EXERCISE GOAL: Would you reproduce all of the entries below, character for character?

----------

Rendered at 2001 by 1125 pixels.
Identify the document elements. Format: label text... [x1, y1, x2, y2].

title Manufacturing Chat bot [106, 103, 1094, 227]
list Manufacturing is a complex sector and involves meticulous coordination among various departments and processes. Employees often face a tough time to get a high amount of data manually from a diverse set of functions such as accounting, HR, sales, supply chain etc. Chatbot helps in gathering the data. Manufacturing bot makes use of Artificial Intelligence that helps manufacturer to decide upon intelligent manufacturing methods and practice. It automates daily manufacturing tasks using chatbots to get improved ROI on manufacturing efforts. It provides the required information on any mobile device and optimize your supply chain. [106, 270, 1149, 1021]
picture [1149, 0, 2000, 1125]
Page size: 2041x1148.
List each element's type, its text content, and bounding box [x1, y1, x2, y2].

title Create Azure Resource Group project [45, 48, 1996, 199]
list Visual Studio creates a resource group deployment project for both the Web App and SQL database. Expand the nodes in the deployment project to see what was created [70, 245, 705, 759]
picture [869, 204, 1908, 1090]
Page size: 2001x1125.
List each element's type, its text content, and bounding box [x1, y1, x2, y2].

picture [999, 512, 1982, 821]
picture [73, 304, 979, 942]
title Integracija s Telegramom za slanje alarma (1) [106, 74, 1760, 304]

----------

TASK SOLUTION:
Rendered at 2001 by 1125 pixels.
Identify the document elements. Format: label text... [x1, y1, x2, y2].

title Manufacturing Chat bot [106, 103, 1094, 227]
list Manufacturing is a complex sector and involves meticulous coordination among various departments and processes. Employees often face a tough time to get a high amount of data manually from a diverse set of functions such as accounting, HR, sales, supply chain etc. Chatbot helps in gathering the data. Manufacturing bot makes use of Artificial Intelligence that helps manufacturer to decide upon intelligent manufacturing methods and practice. It automates daily manufacturing tasks using chatbots to get improved ROI on manufacturing efforts. It provides the required information on any mobile device and optimize your supply chain. [106, 270, 1149, 1021]
picture [1149, 0, 2000, 1125]
Page size: 2041x1148.
List each element's type, its text content, and bounding box [x1, y1, x2, y2].

title Create Azure Resource Group project [45, 48, 1996, 199]
list Visual Studio creates a resource group deployment project for both the Web App and SQL database. Expand the nodes in the deployment project to see what was created [70, 245, 705, 759]
picture [869, 204, 1908, 1090]
Page size: 2001x1125.
List each element's type, its text content, and bounding box [x1, y1, x2, y2].

picture [999, 512, 1982, 821]
picture [73, 304, 979, 942]
title Integracija s Telegramom za slanje alarma (1) [106, 74, 1760, 304]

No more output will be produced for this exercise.